EXERCISE INSTRUCTIONS ▸ Reproduce the entries shown below only from the line with "neck: (384, 133)" down to the line with "right front paw: (216, 285)", keeping both end lines and copying each one exactly.

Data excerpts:
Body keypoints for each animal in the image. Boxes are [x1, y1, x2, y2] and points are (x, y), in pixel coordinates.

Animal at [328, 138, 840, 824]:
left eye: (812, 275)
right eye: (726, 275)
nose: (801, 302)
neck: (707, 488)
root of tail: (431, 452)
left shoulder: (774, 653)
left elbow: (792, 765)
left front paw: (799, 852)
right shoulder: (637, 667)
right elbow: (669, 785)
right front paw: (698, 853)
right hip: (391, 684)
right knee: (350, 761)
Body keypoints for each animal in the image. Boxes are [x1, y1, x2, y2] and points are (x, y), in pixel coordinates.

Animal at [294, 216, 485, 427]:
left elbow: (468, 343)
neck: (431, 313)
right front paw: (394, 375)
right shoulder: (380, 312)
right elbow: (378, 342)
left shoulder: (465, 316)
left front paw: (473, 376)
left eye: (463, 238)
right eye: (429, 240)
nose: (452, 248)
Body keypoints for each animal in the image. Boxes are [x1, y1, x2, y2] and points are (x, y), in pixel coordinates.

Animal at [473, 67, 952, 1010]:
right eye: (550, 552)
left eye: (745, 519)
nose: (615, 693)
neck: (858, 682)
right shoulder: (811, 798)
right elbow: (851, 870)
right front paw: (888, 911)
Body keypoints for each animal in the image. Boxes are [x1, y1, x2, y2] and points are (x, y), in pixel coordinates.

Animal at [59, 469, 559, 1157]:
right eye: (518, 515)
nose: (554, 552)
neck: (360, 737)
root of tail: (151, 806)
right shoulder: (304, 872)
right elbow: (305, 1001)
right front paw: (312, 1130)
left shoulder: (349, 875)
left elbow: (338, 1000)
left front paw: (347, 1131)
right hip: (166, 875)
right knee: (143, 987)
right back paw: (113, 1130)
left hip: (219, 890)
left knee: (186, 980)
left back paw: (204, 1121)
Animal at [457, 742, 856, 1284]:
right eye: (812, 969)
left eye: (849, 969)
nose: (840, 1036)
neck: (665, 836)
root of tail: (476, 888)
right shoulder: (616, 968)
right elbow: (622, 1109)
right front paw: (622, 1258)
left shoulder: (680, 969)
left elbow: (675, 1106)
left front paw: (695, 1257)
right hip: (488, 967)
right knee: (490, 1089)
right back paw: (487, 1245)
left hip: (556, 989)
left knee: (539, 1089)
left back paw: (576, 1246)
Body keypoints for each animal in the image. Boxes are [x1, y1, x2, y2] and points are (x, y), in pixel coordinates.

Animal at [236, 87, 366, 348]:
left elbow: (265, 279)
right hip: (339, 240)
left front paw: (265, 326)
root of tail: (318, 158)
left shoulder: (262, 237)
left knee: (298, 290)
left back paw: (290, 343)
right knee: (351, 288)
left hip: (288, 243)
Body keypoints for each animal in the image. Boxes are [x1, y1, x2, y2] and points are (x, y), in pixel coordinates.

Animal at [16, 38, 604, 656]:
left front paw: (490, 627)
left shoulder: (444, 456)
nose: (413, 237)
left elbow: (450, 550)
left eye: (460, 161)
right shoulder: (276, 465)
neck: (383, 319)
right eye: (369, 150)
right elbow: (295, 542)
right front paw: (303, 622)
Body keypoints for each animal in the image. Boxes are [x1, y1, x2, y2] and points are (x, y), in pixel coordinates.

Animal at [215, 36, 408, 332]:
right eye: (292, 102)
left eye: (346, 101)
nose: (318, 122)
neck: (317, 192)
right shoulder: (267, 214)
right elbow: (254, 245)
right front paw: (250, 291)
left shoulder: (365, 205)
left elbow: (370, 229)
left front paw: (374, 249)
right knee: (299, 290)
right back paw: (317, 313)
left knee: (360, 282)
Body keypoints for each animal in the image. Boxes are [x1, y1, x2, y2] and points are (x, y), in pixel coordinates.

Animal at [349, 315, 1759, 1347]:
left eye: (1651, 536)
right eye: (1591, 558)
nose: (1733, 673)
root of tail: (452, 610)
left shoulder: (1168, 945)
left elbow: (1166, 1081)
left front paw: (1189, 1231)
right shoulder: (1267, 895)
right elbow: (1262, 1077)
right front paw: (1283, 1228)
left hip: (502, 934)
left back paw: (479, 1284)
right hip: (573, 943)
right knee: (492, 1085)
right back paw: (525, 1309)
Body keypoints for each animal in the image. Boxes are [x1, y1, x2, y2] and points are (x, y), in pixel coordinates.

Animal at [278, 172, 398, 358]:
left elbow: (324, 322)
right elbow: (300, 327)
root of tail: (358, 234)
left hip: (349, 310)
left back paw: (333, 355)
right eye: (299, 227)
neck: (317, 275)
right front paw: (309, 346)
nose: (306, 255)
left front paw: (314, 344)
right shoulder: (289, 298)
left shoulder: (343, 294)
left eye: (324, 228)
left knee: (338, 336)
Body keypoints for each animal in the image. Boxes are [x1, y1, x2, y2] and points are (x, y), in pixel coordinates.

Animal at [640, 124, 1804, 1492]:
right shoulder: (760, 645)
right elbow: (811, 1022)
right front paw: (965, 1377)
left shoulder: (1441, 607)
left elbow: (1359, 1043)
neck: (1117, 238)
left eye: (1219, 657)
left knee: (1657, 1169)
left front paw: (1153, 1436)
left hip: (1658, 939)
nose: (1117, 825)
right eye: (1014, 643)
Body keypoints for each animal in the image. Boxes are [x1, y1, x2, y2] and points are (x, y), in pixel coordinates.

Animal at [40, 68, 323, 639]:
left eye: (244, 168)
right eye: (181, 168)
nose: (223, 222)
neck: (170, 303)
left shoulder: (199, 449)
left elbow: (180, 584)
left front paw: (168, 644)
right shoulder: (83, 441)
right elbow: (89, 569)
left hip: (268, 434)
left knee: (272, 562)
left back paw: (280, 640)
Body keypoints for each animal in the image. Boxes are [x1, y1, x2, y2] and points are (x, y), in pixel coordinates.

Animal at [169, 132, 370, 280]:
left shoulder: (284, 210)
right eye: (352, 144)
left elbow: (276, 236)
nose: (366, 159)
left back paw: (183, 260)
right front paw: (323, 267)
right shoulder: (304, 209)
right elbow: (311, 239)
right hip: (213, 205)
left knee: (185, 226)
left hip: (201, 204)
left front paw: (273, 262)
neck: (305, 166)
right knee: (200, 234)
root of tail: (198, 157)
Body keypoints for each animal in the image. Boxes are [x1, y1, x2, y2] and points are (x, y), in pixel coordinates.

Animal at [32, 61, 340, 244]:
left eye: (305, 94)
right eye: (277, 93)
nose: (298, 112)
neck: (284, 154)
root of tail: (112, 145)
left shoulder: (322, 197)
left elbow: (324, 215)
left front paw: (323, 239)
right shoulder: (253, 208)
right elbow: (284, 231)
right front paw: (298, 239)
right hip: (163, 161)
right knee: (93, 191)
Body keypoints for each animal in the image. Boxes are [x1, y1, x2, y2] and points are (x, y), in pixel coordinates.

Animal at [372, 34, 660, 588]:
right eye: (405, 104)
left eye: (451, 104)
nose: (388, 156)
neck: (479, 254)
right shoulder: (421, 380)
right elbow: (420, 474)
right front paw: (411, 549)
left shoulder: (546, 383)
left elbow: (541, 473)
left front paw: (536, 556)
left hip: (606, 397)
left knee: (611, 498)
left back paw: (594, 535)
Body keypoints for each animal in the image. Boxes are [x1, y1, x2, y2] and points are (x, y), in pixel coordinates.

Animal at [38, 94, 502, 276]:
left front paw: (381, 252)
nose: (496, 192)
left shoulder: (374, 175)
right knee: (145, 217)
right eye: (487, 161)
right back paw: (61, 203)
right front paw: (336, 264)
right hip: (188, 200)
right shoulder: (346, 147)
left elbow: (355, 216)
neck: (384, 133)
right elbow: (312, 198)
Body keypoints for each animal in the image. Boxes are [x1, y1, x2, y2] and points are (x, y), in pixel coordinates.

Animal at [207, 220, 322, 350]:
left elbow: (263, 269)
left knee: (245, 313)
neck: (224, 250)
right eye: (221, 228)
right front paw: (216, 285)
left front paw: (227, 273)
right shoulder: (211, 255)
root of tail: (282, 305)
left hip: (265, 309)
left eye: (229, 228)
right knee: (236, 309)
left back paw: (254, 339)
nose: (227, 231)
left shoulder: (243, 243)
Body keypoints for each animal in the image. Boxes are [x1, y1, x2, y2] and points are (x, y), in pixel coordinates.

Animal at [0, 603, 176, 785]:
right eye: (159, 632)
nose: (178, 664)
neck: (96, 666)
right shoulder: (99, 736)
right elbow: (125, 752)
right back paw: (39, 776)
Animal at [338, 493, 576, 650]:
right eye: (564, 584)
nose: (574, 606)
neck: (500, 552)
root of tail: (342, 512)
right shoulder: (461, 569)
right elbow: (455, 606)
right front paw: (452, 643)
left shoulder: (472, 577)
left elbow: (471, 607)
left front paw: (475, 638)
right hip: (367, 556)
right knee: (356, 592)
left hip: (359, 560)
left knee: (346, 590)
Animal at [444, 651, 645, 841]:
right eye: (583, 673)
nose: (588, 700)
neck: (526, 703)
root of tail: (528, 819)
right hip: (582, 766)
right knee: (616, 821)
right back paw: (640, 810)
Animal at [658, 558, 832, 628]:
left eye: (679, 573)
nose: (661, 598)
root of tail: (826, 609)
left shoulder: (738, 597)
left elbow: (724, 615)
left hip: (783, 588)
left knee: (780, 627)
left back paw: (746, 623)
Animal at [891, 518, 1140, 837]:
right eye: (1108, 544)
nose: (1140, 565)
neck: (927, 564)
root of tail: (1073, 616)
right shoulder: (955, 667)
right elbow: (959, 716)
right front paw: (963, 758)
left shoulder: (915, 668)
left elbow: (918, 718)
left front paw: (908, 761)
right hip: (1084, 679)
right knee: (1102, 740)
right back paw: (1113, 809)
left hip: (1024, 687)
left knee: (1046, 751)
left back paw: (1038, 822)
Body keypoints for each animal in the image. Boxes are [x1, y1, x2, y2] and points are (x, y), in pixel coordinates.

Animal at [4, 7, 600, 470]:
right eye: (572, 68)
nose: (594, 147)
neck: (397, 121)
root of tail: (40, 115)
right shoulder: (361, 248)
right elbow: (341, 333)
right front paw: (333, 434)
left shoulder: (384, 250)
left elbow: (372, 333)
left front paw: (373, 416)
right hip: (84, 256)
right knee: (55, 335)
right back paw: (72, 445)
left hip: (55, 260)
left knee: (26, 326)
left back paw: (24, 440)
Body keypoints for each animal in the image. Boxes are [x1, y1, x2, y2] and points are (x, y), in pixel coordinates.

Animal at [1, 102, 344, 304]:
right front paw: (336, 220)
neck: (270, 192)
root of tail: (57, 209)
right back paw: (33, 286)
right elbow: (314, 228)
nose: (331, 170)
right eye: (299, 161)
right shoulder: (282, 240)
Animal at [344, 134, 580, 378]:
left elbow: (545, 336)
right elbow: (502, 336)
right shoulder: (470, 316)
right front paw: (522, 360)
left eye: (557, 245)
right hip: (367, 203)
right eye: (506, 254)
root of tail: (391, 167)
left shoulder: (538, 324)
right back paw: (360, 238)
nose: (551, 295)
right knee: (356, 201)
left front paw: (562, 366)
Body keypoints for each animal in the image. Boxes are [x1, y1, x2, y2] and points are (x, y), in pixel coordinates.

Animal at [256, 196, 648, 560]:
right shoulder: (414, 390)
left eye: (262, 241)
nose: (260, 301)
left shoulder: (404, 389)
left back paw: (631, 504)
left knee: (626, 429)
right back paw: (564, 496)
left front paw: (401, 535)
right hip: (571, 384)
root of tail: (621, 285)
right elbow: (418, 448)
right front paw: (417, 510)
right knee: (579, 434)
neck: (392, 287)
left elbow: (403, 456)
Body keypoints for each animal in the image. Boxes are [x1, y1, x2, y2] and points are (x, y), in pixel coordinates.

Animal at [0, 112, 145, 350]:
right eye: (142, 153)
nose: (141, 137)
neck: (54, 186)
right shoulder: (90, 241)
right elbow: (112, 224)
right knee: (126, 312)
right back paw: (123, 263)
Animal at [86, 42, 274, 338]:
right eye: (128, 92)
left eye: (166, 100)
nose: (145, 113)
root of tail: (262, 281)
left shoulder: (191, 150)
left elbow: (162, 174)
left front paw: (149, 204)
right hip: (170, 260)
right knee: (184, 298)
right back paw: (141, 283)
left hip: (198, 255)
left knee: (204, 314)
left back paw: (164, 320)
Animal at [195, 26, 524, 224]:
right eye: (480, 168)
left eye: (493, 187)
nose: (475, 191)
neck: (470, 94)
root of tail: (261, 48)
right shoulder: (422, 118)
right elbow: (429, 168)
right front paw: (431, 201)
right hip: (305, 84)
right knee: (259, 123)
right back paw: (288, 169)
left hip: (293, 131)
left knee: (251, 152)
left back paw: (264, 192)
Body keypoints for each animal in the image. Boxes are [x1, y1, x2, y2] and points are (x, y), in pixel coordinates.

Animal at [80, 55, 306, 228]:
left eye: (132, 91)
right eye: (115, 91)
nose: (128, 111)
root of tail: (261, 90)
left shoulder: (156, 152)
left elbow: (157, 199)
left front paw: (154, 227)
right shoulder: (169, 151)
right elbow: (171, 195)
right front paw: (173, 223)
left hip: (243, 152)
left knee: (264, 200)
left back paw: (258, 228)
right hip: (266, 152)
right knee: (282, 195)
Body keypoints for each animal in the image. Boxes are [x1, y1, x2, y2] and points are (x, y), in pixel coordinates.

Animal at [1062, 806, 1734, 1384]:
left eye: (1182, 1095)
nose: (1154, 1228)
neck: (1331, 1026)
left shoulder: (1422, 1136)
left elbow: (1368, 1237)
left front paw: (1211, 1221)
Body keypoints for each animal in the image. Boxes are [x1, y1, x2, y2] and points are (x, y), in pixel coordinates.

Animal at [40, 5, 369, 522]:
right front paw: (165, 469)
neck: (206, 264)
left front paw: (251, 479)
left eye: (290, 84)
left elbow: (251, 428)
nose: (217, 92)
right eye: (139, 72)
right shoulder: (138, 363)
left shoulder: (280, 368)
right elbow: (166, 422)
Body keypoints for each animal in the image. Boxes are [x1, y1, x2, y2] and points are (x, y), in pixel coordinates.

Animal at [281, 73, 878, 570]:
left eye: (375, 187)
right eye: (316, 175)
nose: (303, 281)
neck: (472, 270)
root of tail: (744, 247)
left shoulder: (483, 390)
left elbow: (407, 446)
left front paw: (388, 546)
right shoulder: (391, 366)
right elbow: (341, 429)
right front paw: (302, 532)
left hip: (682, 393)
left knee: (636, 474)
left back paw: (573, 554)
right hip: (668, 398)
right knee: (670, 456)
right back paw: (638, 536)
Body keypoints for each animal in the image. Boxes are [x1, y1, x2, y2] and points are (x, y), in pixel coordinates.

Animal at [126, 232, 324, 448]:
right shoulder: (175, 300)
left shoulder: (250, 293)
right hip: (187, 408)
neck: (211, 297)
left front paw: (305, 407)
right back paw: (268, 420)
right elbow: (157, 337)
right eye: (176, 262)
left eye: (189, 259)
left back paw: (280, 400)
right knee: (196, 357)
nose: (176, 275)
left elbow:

THE ANSWER ▸
neck: (384, 133)
right elbow: (312, 198)
Body keypoints for each animal in the image. Boxes are [x1, y1, x2, y2] and points are (x, y), in pixel coordinates.

Animal at [207, 220, 322, 350]:
left elbow: (263, 269)
left knee: (245, 313)
neck: (224, 250)
right eye: (221, 228)
right front paw: (216, 285)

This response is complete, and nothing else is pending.